Without saying a word, a universe of knowledge passed between us. A gentle, knowing smile played on his face. His eyes, bright with the light kindled in his soul, locked on mine. I felt the impact at some unknown, unnamed place within me and for that instant felt connected to all things past and all things yet to come. This encounter lasted only a few seconds and he went on his way while I went on mine.

That was it. I instinctively felt that my trip to Le Shan had fulfilled its purpose even though I had not yet seen the giant Buddha statue, and I no longer cared if my eyes did light upon it. However, I had companions to consider, my touristy friends who, as far as I know, had not had such a personal and deep encounter with a monk. So I went back to them and to the noise and the crowd in front of the temple and asked them if they had seen the courtyard behind the altar. “Is there anything worth seeing?” asked Olaf. “To me there is” I replied. He gave me a strange look but nudged Carrie Ann and they followed me through the deserted area beyond.

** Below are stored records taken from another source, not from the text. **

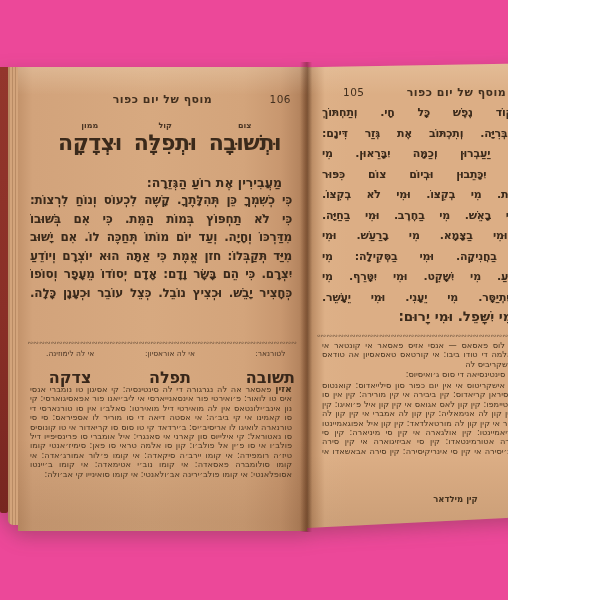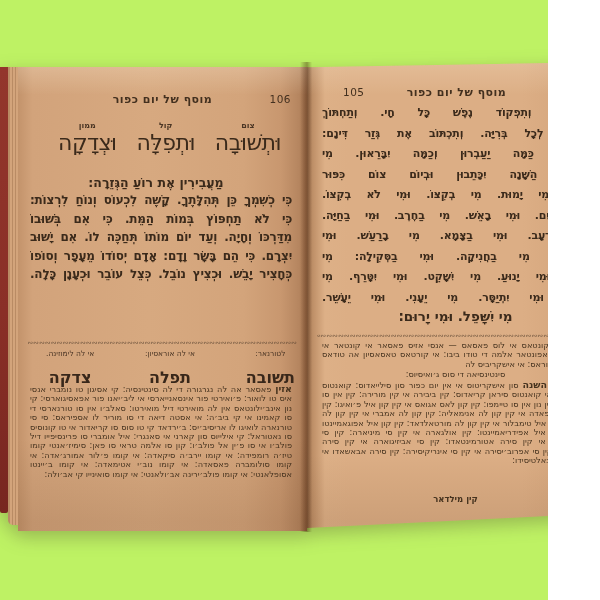--- a/index.html
+++ b/index.html
@@ -1,16 +1,16 @@
 <!DOCTYPE html>
 <html><head>
 <meta charset="utf-8">
 <style>
   html,body{margin:0;padding:0;background:#fff;}
-  #frame{position:relative;width:548px;height:600px;background:#bef264;overflow:hidden;
+  #frame{position:relative;width:508px;height:600px;background:#ec4899;overflow:hidden;
          font-family:"DejaVu Sans",sans-serif;}
   .book{position:absolute;left:0;top:62px;width:606px;height:470px;
         filter:drop-shadow(0 6px 9px rgba(60,50,40,.30));}
   
   .cover-strip{position:absolute;left:0;top:5px;width:8px;height:446px;
     background:linear-gradient(180deg,#93362c 0%,#8a2f27 55%,#772620 100%);
     border-radius:0 0 2px 2px;}
   
   .edge-stack{position:absolute;left:8px;top:5px;width:10px;height:458px;
     background:repeating-linear-gradient(90deg,#b98b64 0 1.5px,#d3a47b 1.5px 3.5px);
@@ -37,22 +37,22 @@
   .page-left .body-lines{top:124px;left:12px;right:15px;}
   .page-left .body-lines .line{font-size:12px;line-height:18.6px;letter-spacing:-.2px;}
   .page-right .body-lines{top:41px;left:15px;right:17px;}
   .page-right .body-lines .line{font-size:11px;line-height:20.5px;letter-spacing:-.2px;}
   .closing-line{position:absolute;top:246px;left:15px;right:17px;text-align:center;
     font-size:13.5px;font-weight:700;}
   .headline{position:absolute;top:54px;left:40px;right:26px;display:flex;
     justify-content:space-between;direction:rtl;}
   .kav-col{text-align:center;}
   .kav-tag{font-size:8px;font-weight:700;line-height:9px;color:#4a3524;}
-  .kav-word{font-size:22px;font-weight:400;line-height:26px;letter-spacing:-.5px;}
-  .subtitle{position:absolute;top:108px;left:12px;right:25px;text-align:center;
+  .kav-word{font-size:22px;font-weight:700;line-height:26px;letter-spacing:-.5px;}
+  .subtitle{position:absolute;top:108px;left:12px;right:25px;
     font-size:12.5px;font-weight:700;}
   .ornament{position:absolute;left:10px;right:10px;height:8px;overflow:hidden;
     text-align:center;white-space:nowrap;font-size:7px;line-height:8px;color:#5d4632;opacity:.85;}
   .page-left .ornament{top:272px;}
   .page-right .ornament{top:270px;}
   .trio{position:absolute;top:282px;left:28px;right:12px;display:flex;
     justify-content:space-between;}
   .trio-col{text-align:center;}
   .trio-gloss{font-size:7.5px;line-height:9px;color:#4a3524;direction:rtl;}
   .trio-word{font-size:16px;font-weight:700;line-height:18px;color:#38271a;margin-top:11px;}
@@ -103,20 +103,21 @@
       <div class="subtitle">מַעֲבִירִין אֶת רוֹעַ הַגְּזֵרָה:</div>
 
       <div class="body-lines">
 
           <div class="line">כִּי כְשִׁמְךָ כֵּן תְּהִלָּתֶךָ. קָשֶׁה לִכְעוֹס וְנוֹחַ לִרְצוֹת:</div>
 
           <div class="line">כִּי לֹא תַחְפּוֹץ בְּמוֹת הַמֵּת. כִּי אִם בְּשׁוּבוֹ</div>
 
           <div class="line">מִדַּרְכּוֹ וְחָיָה. וְעַד יוֹם מוֹתוֹ תְּחַכֶּה לוֹ. אִם יָשׁוּב</div>
 
+          <div class="line">מִיַּד תְּקַבְּלוֹ: חזן אֱמֶת כִּי אַתָּה הוּא יוֹצְרָם וְיוֹדֵעַ</div>
 
           <div class="line">יִצְרָם. כִּי הֵם בָּשָׂר וָדָם: אָדָם יְסוֹדוֹ מֵעָפָר וְסוֹפוֹ</div>
 
 
           <div class="line">כְּחָצִיר יָבֵשׁ. וּכְצִיץ נוֹבֵל. כְּצֵל עוֹבֵר וּכְעָנָן כָּלָה.</div>
 
         </div>
 
       <div class="ornament">∾∾∾∾∾∾∾∾∾∾∾∾∾∾∾∾∾∾∾∾∾∾∾∾∾∾∾∾∾∾∾∾∾∾∾∾∾∾∾∾∾∾∾∾∾∾∾∾∾∾∾∾∾∾∾∾∾∾∾∾∾∾∾∾∾∾∾∾∾∾</div>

We did in fact climb down the steep staircase parallel to the statue, and the Buddha is impressive. My mind was still distracted by the force of the encounter I had at the temple, away from the crowds and the noise. Intellectually it did register that I was a participant to the activity around me. I had to stop and start continuously on that treacherous staircase carved out of the side of the mountain that was only wide enough for one person at a time, because people in front of me were taking pictures all the while. I really didn’t care. I was content to only snap one or two pictures on the way down, and only one picture once at the foot of the statue for posterity. My real experience had happened atop the mountain.

Ever aware of the time, Carrie Ann set the pace back up the mountain and through the rest of the park. We had to rush back to Chengdu in order to have some dinner before getting on the plane and time was running out. She bartered cab fare back to the city for us and Olaf bought our bus tickets. The only tickets available were on a bus scheduled to depart at 5:40PM, which would put us in Chengdu just before 9PM. Worried frowns on my partners’ faces; they knew we would not manage the time to eat anything decent before tearing off in the direction to the airport.

To make matters worse, the bus stopped to refuel. Here we had been elated because we were making good time, only to lose our advantage at a gas station on the outskirts of the city. Not being able to keep still I had stood up in front of my seat by the window and, facing rear, had spied a cab at the head of the traffic line stopped at the light. Olaf suggested we ditch the bus and cab it back to city center and I pointed out the available cab. Things worked out just so and we made it back into town with over an hour more to spare than we thought we would have. That cab driver first dropped Carrie Ann and I off at our chosen restaurant and then took Olaf to the hotel to retrieve our luggage, finally driving him back to the restaurant. We women ordered dinner. Everyone’s food was served just in time for Olaf’s return. We had time for a leisurely dinner before making it to the airport. This cab driver was jovial and poked fun at Olaf, with Carrie Ann and I translating. That was our final experience of Chengdu.

I leave you to guess which one made the deepest impression on me.